> **WORK TO COMPLETE**
Scan the material below and copy every line holding the word "lines".

> **AVAILABLE DATA**
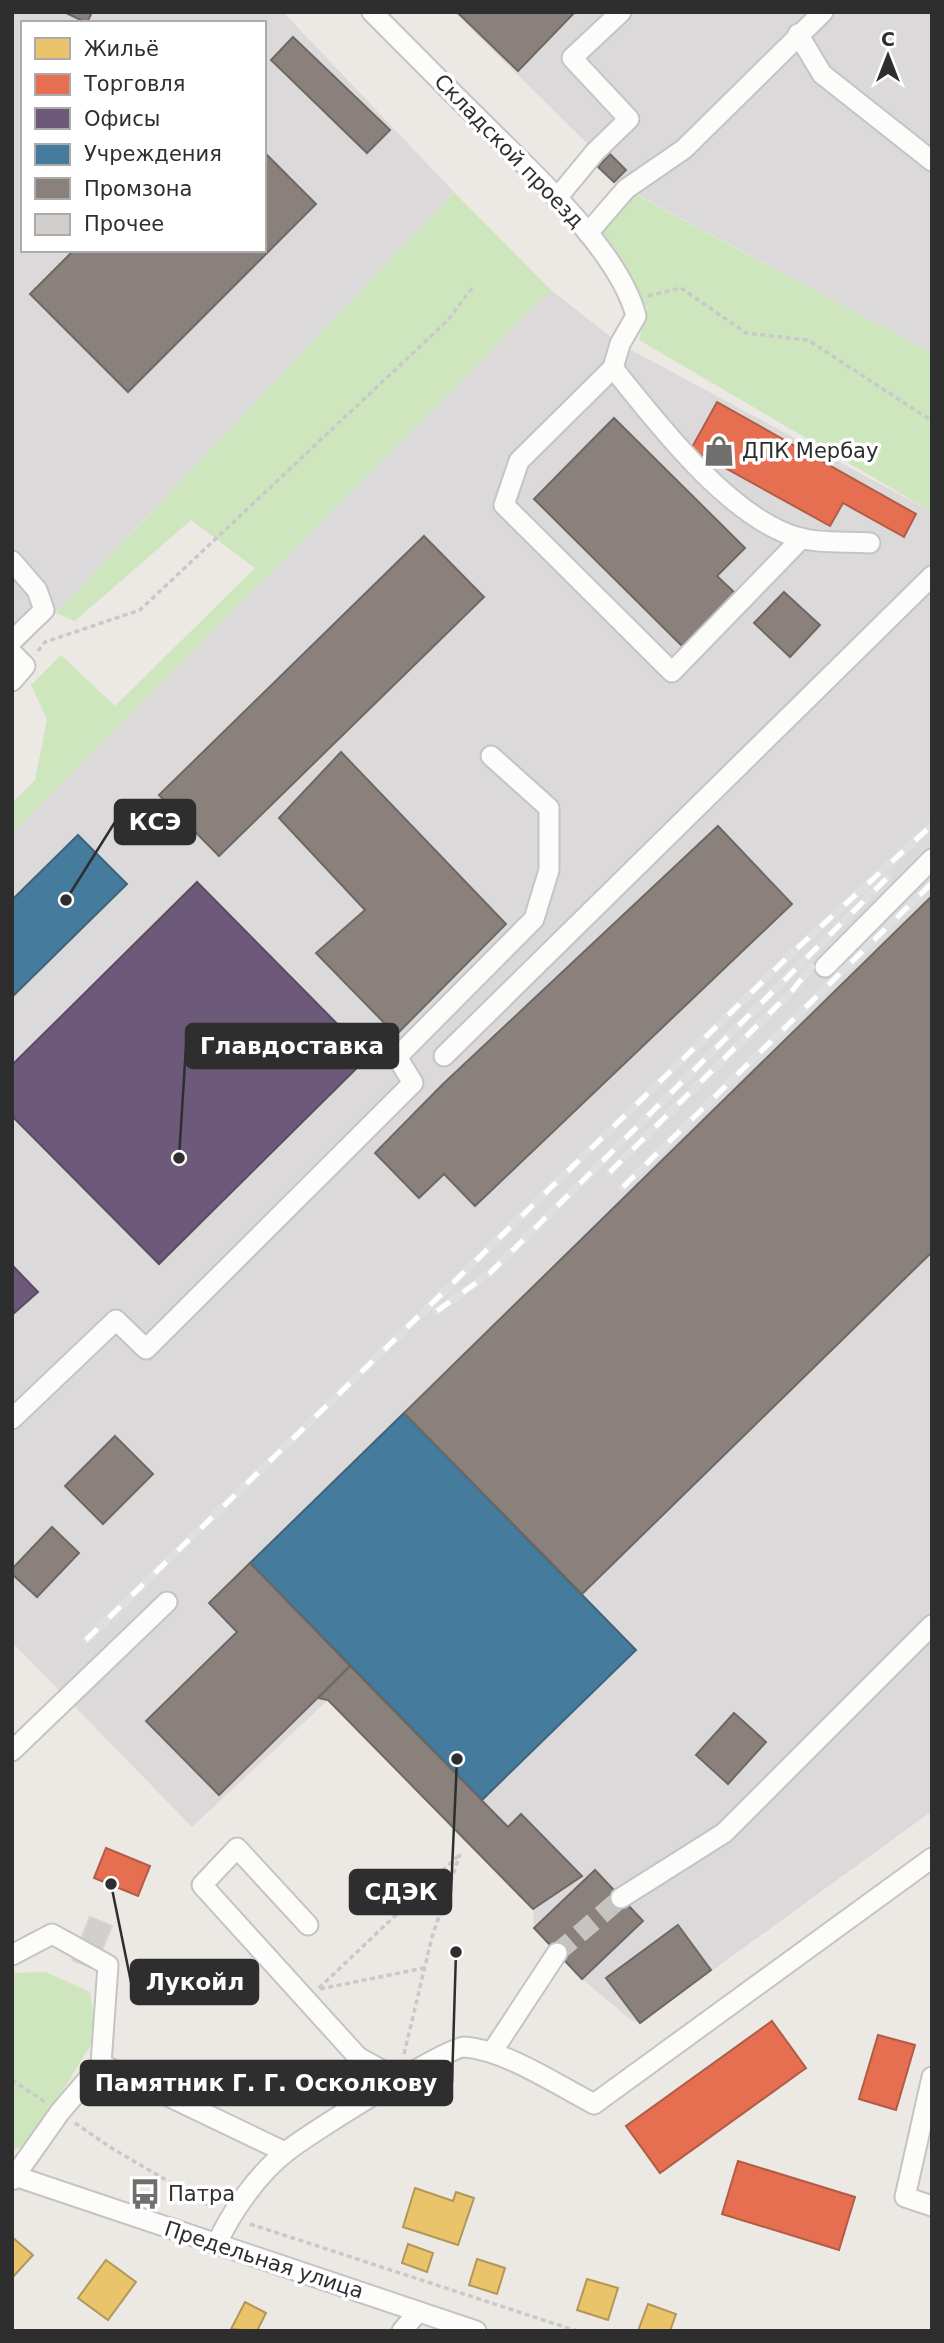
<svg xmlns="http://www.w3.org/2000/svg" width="944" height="2343" font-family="'DejaVu Sans',sans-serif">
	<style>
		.industrial { fill: #dcd9db; fill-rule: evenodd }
		.green { fill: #cee6be }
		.homes { fill: #e9c46a; stroke: #b19758; stroke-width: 2 }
		.shops { fill: #e76f51; stroke: #b05c46; stroke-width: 2 }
		.offices { fill: #6d597a; stroke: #5a4c63; stroke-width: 2 }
		.public { fill: #457b9d; stroke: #3e647c; stroke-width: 2 }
		.industry { fill: #8a817c; stroke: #6e6865; stroke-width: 2 }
		.building { fill: #d1cecb; stroke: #d7d4d0; stroke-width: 2 }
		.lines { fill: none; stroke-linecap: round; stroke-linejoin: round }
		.minor-tunnel { stroke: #c6c3c0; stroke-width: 19; stroke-dasharray: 19 10; stroke-linecap: butt }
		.minor-casing { stroke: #c5c4c5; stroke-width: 23 }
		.path { stroke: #c9c9c8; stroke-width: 3.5; stroke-dasharray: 5 3.5; stroke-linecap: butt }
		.minor { stroke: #fcfcfb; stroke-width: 19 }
		.rail-casing { stroke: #dfdfe1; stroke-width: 8 }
		.rail { stroke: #fff; stroke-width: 5; stroke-dasharray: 16; stroke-linecap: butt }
		.labels { text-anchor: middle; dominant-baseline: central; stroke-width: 7; stroke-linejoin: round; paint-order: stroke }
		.street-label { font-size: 21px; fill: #2e2e2e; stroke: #fff }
		.poi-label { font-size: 21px; fill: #2e2e2e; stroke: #fff; text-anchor: start }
		.leader { fill: none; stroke: #2e2e2e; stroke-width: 2.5 }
		.callout-dot { fill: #2e2e2e; stroke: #fff; stroke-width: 2.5 }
		.callout { fill: #2e2e2e; stroke: #2e2e2e; stroke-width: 2.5 }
		.callout-label { font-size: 23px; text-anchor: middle; font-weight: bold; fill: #fff }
	</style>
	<rect width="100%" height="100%" fill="#ece8e4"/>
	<g class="industrial">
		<path d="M 12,12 L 283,12 L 454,192 L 12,659 ZM 23,23 L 264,23 L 264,250 L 23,250 Z"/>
		<polygon points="454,12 932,12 932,353 614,182 626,169 610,154 604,160"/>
		<polygon points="551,290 620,344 932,512 932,1811 640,2023 631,2020 582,1979 534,1928 533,1909 328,1700 192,1827 12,1642 12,834"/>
	</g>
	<g class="green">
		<polygon points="454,192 551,290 12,834 12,803 35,780 47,719 31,685 61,655 115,706 255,568 191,520 75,621 56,613"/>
		<polygon points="635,194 932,353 932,512 639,340 647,308 602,233"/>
		<polygon points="46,1972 90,1992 97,2035 29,2145 12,2150 12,1973"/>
	</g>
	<g class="homes">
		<polygon points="415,2188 453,2201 456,2192 474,2198 458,2245 403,2227"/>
		<polygon points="12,2237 33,2255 12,2278"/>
		<polygon points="408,2244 433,2253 427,2272 402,2263"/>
		<polygon points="477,2259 505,2268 497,2294 469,2285"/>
		<polygon points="106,2260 136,2282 108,2320 78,2298"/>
		<polygon points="587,2279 618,2288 608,2320 577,2310"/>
		<polygon points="245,2302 266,2313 257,2331 231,2329"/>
		<polygon points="648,2304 676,2314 670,2331 638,2331"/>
	</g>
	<g class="shops">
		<polygon points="717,402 916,514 904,537 843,503 830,526 691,449"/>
		<polygon points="106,1848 150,1866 138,1896 94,1878"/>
		<polygon points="772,2021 806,2068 660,2173 626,2126"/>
		<polygon points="878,2035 915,2045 896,2110 859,2099"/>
		<polygon points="738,2161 855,2197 839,2250 722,2214"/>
	</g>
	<g class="offices">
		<polygon points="197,882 369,1056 159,1264 12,1116 12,1065"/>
		<polygon points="12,1265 38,1292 12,1315"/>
	</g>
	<g class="public">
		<polygon points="78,835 127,884 12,997 12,900"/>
		<polygon points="404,1413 636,1650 482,1800 250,1563"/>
	</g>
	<g class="industry">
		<polygon points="64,12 92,12 87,23"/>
		<polygon points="457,12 575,12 518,71"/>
		<polygon points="293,37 390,130 367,153 271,60"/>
		<polygon points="264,152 316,204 128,392 30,294 74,250 264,250"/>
		<polygon points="610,154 626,170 614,182 598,167"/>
		<polygon points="614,418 745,548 717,576 735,593 682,646 534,499"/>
		<polygon points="424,536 484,597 219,856 159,795"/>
		<polygon points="784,592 820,625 790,657 754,623"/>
		<polygon points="341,752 506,924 396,1035 316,953 365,910 279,818"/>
		<polygon points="718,826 792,904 475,1206 444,1174 419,1198 375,1153 443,1084"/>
		<polygon points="932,896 932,1252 582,1594 404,1413"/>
		<polygon points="115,1436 153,1474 103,1524 65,1486"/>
		<polygon points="52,1527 79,1553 37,1597 12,1574 12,1569"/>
		<polygon points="250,1563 350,1666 219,1795 146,1721 237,1632 209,1603"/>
		<polygon points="350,1666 508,1827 521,1814 582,1876 533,1909 328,1700 318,1698"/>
		<polygon points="734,1713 766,1742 728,1784 696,1755"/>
		<polygon points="595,1870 643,1921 582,1979 534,1928"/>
		<polygon points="678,1925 711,1970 640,2023 606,1978"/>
	</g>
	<polygon class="building" points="90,1917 112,1926 94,1969 72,1960"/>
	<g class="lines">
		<polyline class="minor-tunnel" points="557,1953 621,1898"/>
		<defs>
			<g id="minor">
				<path d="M 372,12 C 412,52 452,93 493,133 C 538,178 620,253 636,316 L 620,344 L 613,368 C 657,423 731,520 800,538 C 821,544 848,541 870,543"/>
				<polyline points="798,34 822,74 932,161"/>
				<polyline points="557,198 595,152 629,119 572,58 621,12"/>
				<polyline points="588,233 626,189 684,149 823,12"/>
				<polyline points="613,368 519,461 504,505 672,672 802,538"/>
				<polyline points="12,561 37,590 44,610 12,641"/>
				<polyline points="12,653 25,666 12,681"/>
				<polyline points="825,967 932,859"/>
				<polyline points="444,1056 932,576"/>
				<polyline points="12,1419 116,1320 146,1349 413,1083 397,1057 534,919 549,870 549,808 491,756"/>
				<polyline points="12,1751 167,1602"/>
				<polyline points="621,1898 724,1833 932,1625"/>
				<polyline points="308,1925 237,1848 202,1885 358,2057 400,2080"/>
				<polyline points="12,1955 52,1934 108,1965 101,2064"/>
				<polyline points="492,2052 557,1953"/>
				<polyline points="932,2077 905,2197 932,2206"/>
				<polyline points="12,2175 476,2331"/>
				<polyline points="12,2180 60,2112 101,2064 285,2152"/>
				<path d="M 217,2244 C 230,2213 259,2173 286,2152 C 305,2136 449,2046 464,2047 C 506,2050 557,2085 594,2104 L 932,1858"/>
				<polyline points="402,2331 418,2312"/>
			</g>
		</defs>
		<use href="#minor" class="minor-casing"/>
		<g class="path">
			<polyline points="648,296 681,288 746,333 808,340 932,421"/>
			<polyline points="38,651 45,642 140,610 448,320 472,288"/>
			<polyline points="319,1988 458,1856"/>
			<polyline points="320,1989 424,1968"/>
			<polyline points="404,2054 432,1937 460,1854"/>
			<polyline points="12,2080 45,2102"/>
			<polyline points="75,2123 113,2149 214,2208"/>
			<polyline points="250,2224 577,2331"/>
		</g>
		<use href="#minor" class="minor"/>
		<defs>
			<g id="rail">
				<polyline points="610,1172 792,991 811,967"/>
				<polyline points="623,1187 932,883"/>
				<polyline points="437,1311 490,1273 888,877"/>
				<polyline points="86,1640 793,952 932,825"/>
			</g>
		</defs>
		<use href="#rail" class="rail-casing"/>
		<use href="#rail" class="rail"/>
	</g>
	<defs>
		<symbol id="shop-bare" viewBox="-9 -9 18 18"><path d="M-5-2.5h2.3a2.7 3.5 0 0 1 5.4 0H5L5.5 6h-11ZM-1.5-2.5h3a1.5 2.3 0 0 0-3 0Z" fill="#706f6e" stroke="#fff" stroke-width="2.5" paint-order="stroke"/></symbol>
		<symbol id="bus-bare" viewBox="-9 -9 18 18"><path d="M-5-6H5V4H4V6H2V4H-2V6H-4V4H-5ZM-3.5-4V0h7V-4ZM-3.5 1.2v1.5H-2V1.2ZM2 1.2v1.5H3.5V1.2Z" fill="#706f6e" stroke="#fff" stroke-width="2.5" paint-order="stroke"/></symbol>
	</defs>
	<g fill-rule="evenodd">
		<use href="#shop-bare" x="697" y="429" width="44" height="44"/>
		<use href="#bus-bare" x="123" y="2172" width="44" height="44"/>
	</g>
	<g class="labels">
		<g class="street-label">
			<text transform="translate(509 151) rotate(46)">Складской проезд</text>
			<text transform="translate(264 2260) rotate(18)">Предельная улица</text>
		</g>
		<g class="poi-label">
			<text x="742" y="451">ДПК Мербау</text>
			<text x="168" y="2194">Патра</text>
		</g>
	</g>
	<path class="leader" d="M66 900L115 822M179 1158L186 1046M457 1759L451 1892M111 1884L131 1982M456 1952L452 2083"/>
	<g class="callout-dot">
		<circle cx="66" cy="900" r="7"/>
		<circle cx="179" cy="1158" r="7"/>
		<circle cx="457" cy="1759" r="7"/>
		<circle cx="111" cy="1884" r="7"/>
		<circle cx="456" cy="1952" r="7"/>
	</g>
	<g class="callout">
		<rect x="115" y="800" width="80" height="44" rx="7"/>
		<rect x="186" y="1024" width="212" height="44" rx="7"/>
		<rect x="350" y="1870" width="101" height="44" rx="7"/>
		<rect x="131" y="1960" width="127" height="44" rx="7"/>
		<rect x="81" y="2061" width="371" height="44" rx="7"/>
	</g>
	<g class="callout-label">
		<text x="155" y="830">КСЭ</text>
		<text x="292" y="1054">Главдоставка</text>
		<text x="401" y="1900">СДЭК</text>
		<text x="195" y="1990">Лукойл</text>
		<text x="266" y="2091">Памятник Г. Г. Осколкову</text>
	</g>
	<rect width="944" height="2343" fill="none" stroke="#2e2e2e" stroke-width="28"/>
	<rect x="21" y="21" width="245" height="231" fill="#ffffff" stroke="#ababab" stroke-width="2"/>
	<rect x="35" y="38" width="35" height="21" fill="#e9c46a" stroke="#ababab" stroke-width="2"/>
	<text x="84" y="56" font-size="21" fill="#2e2e2e">Жильё</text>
	<rect x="35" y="74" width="35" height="21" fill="#e76f51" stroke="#ababab" stroke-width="2"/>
	<text x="84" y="91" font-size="21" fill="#2e2e2e">Торговля</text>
	<rect x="35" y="108" width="35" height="21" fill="#6d597a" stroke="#ababab" stroke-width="2"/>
	<text x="84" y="126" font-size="21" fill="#2e2e2e">Офисы</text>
	<rect x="35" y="144" width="35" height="21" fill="#457b9d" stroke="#ababab" stroke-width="2"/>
	<text x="84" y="161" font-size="21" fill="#2e2e2e">Учреждения</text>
	<rect x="35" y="178" width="35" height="21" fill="#8a817c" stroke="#ababab" stroke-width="2"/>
	<text x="84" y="196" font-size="21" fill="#2e2e2e">Промзона</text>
	<rect x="35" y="214" width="35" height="21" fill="#d1cecb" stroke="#ababab" stroke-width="2"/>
	<text x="84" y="231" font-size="21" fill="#2e2e2e">Прочее</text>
	<g transform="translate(888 56)" stroke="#ffffff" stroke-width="5" paint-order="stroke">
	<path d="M0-5L12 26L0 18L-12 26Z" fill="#2e2e2e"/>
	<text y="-10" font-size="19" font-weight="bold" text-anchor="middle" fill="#2e2e2e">С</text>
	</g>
</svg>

> **WRITTEN SOLUTION**
		.lines { fill: none; stroke-linecap: round; stroke-linejoin: round }
	<g class="lines">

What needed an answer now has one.